# Hires TRADE MARK REGISTERED 7 OZ bottle



## stonerider (Mar 26, 2017)

This is my very first post as a new member. I got this bottle that is 7-5/8 inches tall x 2-1/8 inch diameter in the center x 1-3/8 inch diameter at the bottom where 7 oz is embossed as shown in the picture.
I think this is very early and possibly from the late 1800’s. Does anyone know how old this bottle is as I can’t find a similar Hires bottle picture with information.


----------



## sandchip (Mar 26, 2017)

Nice looking bottle.  Hopefully, someone here can give you details on that particular variant.


----------



## iggyworf (Mar 27, 2017)

Welcome! I don't know the exact date but it is not late 1800's. Probably 1920's because of the crown closure. . I don't collect Hires.

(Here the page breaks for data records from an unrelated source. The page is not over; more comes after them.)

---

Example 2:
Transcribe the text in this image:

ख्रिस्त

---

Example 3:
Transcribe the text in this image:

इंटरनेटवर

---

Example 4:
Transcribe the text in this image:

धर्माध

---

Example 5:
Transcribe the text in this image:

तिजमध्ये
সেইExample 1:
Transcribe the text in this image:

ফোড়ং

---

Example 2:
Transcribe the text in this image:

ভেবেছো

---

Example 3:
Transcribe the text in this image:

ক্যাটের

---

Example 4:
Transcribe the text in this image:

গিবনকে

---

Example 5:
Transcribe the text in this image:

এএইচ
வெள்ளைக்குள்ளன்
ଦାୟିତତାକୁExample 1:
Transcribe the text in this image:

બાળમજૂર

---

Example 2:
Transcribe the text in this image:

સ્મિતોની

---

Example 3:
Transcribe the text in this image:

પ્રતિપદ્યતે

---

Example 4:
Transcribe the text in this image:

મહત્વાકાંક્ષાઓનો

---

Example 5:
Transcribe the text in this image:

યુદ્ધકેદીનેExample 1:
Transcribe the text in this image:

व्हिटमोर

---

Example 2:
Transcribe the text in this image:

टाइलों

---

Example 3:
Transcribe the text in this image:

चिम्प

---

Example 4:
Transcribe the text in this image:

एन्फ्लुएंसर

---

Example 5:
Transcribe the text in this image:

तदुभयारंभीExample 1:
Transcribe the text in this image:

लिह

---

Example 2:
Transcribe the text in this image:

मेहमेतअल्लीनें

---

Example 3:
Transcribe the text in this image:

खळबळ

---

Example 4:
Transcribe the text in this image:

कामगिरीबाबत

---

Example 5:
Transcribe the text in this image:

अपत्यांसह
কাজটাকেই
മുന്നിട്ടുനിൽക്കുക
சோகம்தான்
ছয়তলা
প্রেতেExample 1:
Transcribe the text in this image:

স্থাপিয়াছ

Yes hopefully someone else will chime in.


----------



## stonerider (Mar 27, 2017)

I think it could be late 1800's. I found this  "The origins of the bottle cap we know it started in 1890 with William Painter. Painter came up with a one-time use cap with a cork lining he called crown cork since it resembled the British Queen’s crown. This type of bottle cap is still in wide use today by the beer industry."


----------



## sandchip (Mar 28, 2017)

stonerider said:


> I think it could be late 1800's. I found this  "The origins of the bottle cap we know it started in 1890 with William Painter. Painter came up with a one-time use cap with a cork lining he called crown cork since it resembled the British Queen’s crown. This type of bottle cap is still in wide use today by the beer industry."

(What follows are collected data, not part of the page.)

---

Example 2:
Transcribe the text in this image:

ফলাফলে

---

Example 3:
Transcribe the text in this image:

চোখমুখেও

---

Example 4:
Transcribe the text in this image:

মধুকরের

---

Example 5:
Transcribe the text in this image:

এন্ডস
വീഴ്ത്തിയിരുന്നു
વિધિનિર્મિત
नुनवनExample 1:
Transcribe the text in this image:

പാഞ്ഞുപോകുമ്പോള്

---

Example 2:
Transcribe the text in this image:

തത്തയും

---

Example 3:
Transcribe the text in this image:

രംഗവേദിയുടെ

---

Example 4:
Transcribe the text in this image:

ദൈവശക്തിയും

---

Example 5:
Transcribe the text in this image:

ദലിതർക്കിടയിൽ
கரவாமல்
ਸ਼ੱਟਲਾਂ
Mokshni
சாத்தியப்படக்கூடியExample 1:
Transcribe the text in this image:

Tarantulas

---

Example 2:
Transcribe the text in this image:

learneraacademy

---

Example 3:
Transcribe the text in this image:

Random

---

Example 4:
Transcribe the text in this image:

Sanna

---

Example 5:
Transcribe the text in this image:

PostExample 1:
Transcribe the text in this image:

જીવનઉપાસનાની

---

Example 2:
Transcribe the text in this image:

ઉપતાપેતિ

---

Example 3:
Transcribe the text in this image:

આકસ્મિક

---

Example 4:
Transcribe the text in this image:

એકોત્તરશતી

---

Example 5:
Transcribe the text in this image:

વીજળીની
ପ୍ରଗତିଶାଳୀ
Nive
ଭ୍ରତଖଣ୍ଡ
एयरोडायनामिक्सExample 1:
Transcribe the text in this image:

I agree, Stone.  From what I can find out, it was introduced in 1876,  and bottling began in 1890 so that, coupled with the tooled top, it  could easily date to the 1890s, depending on what the first mold looked  like.  Most everybody was having their bottles machine blown by the  1920s.


----------



## stonerider (Mar 28, 2017)

Thanks sandchip. I found this reference to a hires bottle "rare, only-known-example, possibly highly sought after, valuable, green glass, paper label, 1904 Hires Root Beer Bottle. 
By the way, Hire's first Crown closure bottle was produced in 1897, which dates this one only seven years later. "

 That gives credence that my bottle could be from that era. Also I haven't seen any crown top bottles with a narrow base mass produced.

I'm still looking for help with this item. Everything I printed is just an educated guess that it is rare. Would like to know the value of this Hires also.


----------



## sunrunner (Apr 2, 2017)

your bottle dates 1906 to about 1910.


----------



## stonerider (Apr 2, 2017)

Thanks for the information. That's great!


----------